ASSIGNMENT: Reproduce the records below exactly, leaving their images out.

SUPPLIED MATERIAL:
+---+

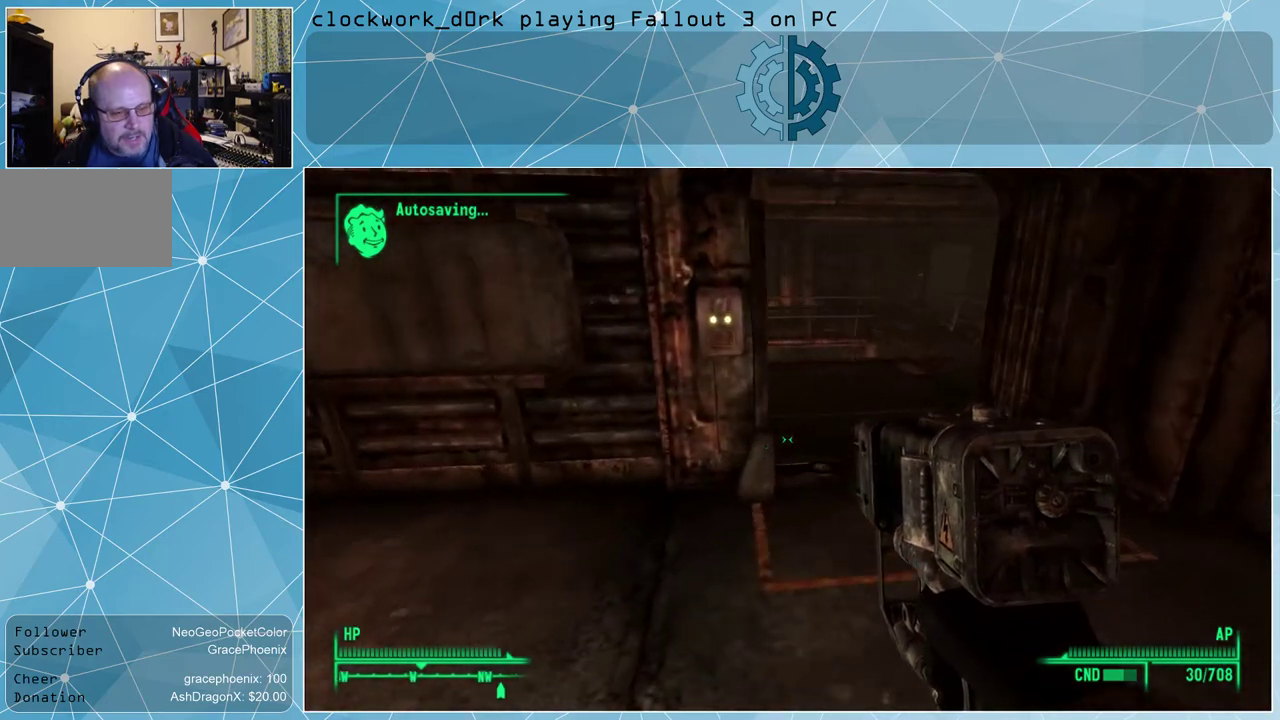
{"keys": ["w"], "mouse": [], "events": [[267, "d", "up"]]}
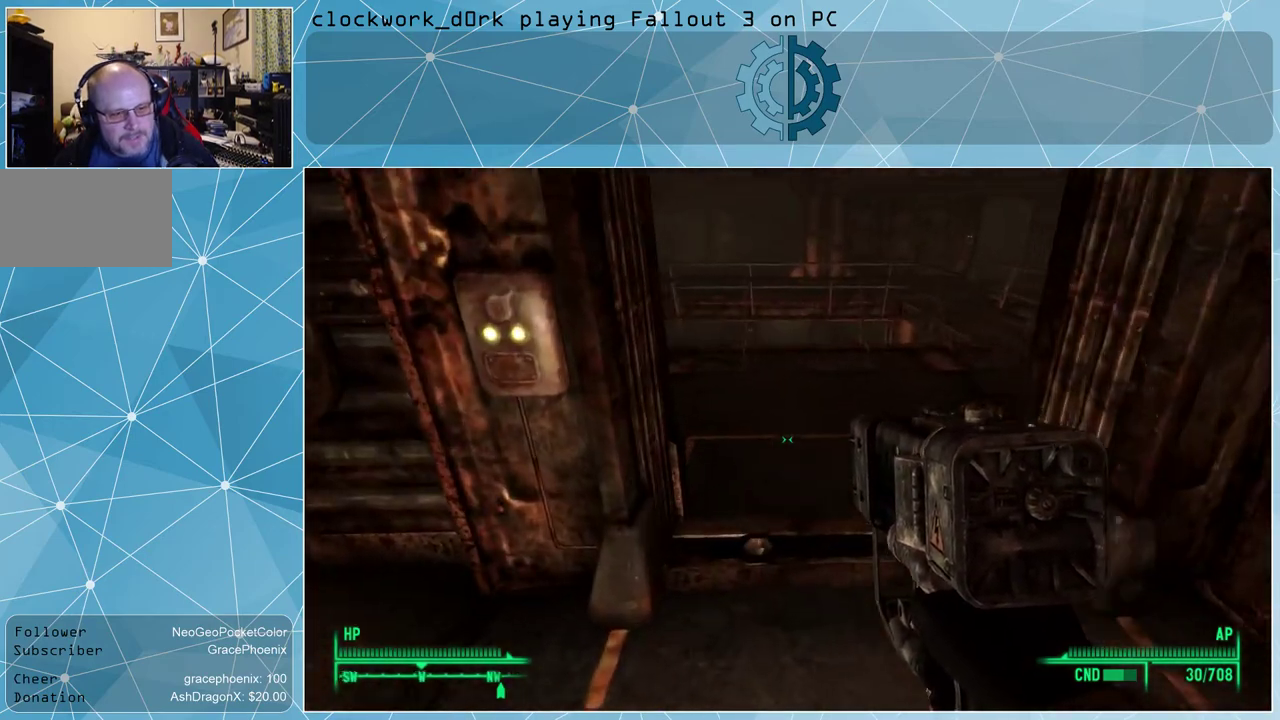
{"keys": ["w"], "mouse": [], "events": []}
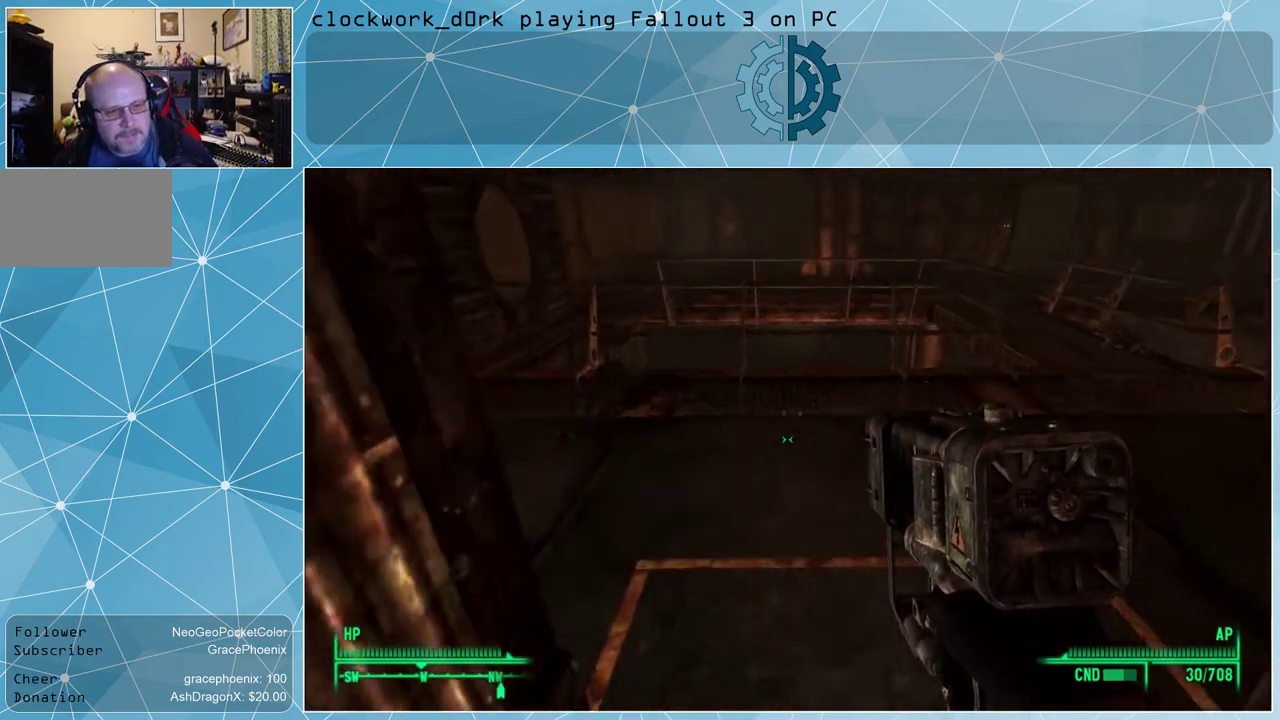
{"keys": ["d", "w"], "mouse": [], "events": [[234, "d", "down"]]}
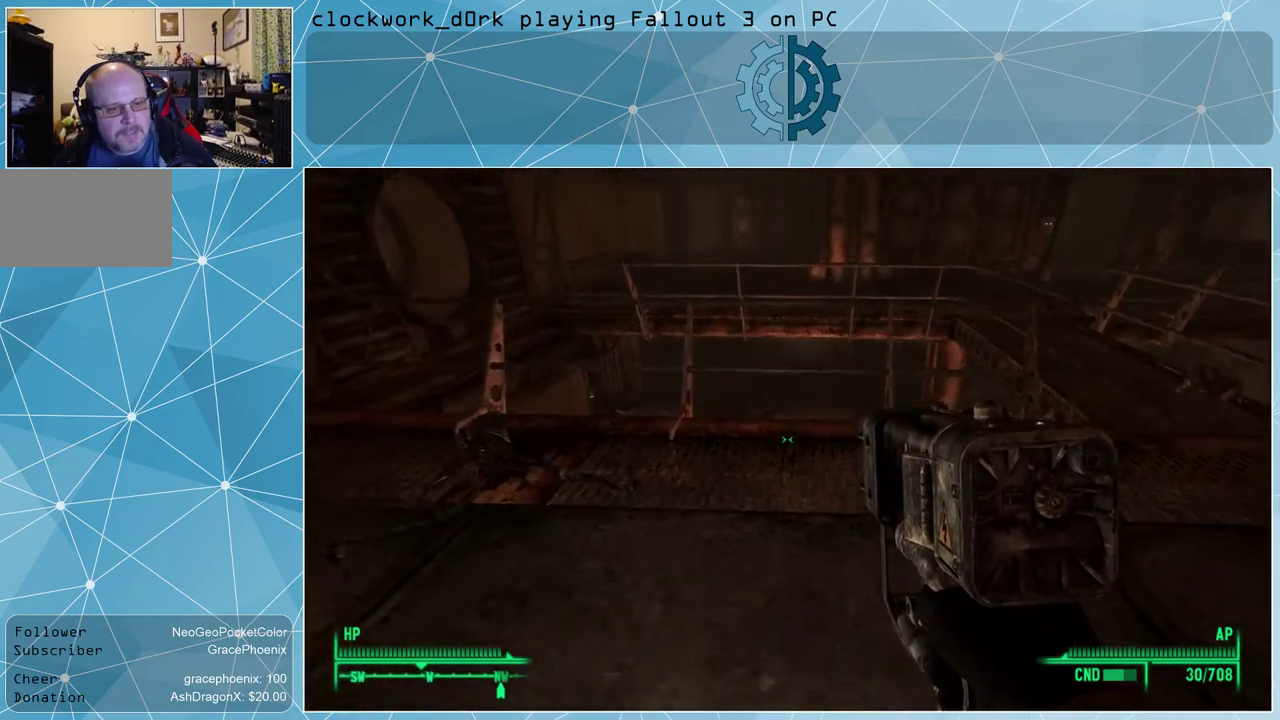
{"keys": ["d", "w"], "mouse": [], "events": []}
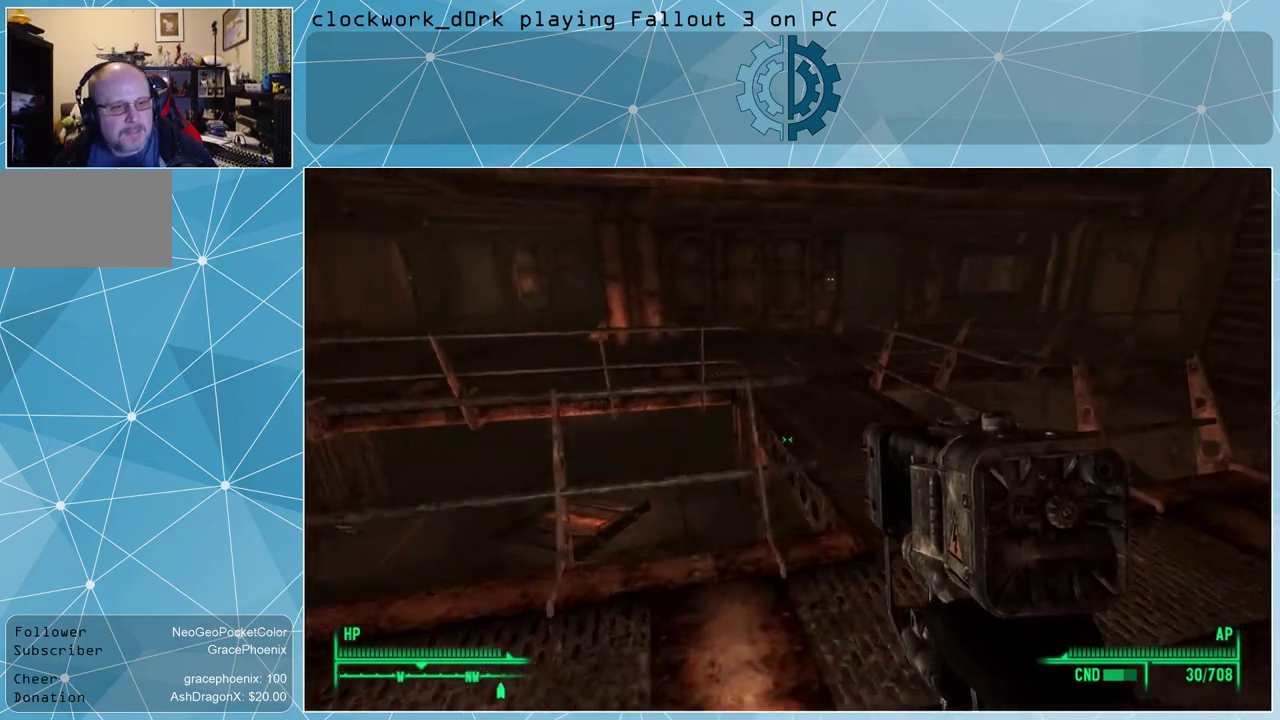
{"keys": ["w"], "mouse": [], "events": [[234, "d", "up"]]}
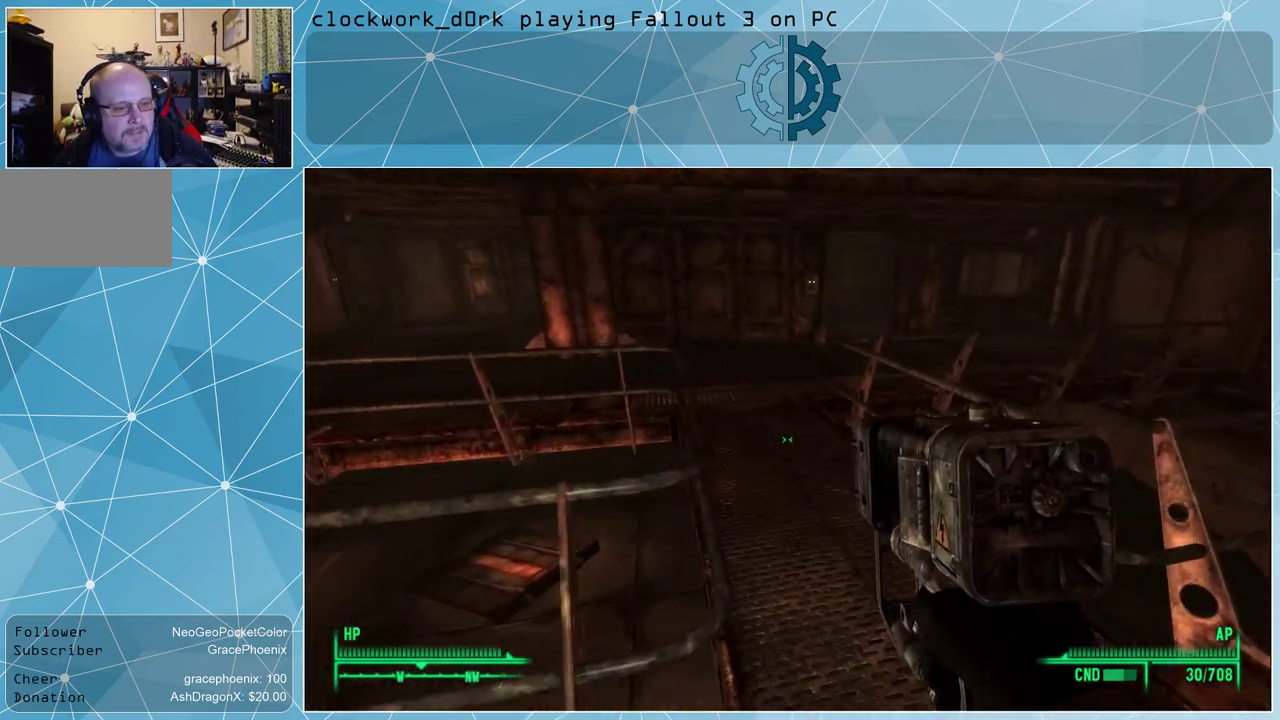
{"keys": ["w"], "mouse": [], "events": [[200, "d", "down"], [400, "d", "up"]]}
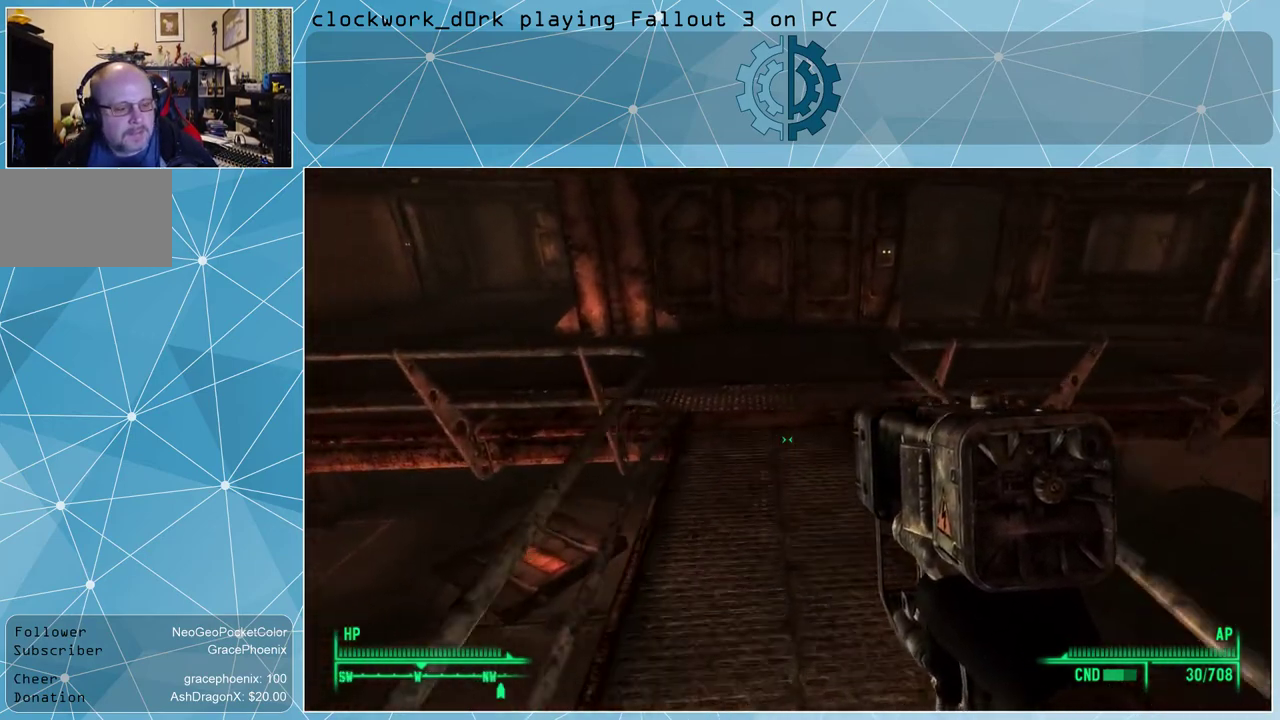
{"keys": ["w"], "mouse": [], "events": []}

+---+

YOUR RESPONSE:
{"keys": ["w"], "mouse": [], "events": [[267, "d", "up"]]}
{"keys": ["w"], "mouse": [], "events": []}
{"keys": ["d", "w"], "mouse": [], "events": [[234, "d", "down"]]}
{"keys": ["d", "w"], "mouse": [], "events": []}
{"keys": ["w"], "mouse": [], "events": [[234, "d", "up"]]}
{"keys": ["w"], "mouse": [], "events": [[200, "d", "down"], [400, "d", "up"]]}
{"keys": ["w"], "mouse": [], "events": []}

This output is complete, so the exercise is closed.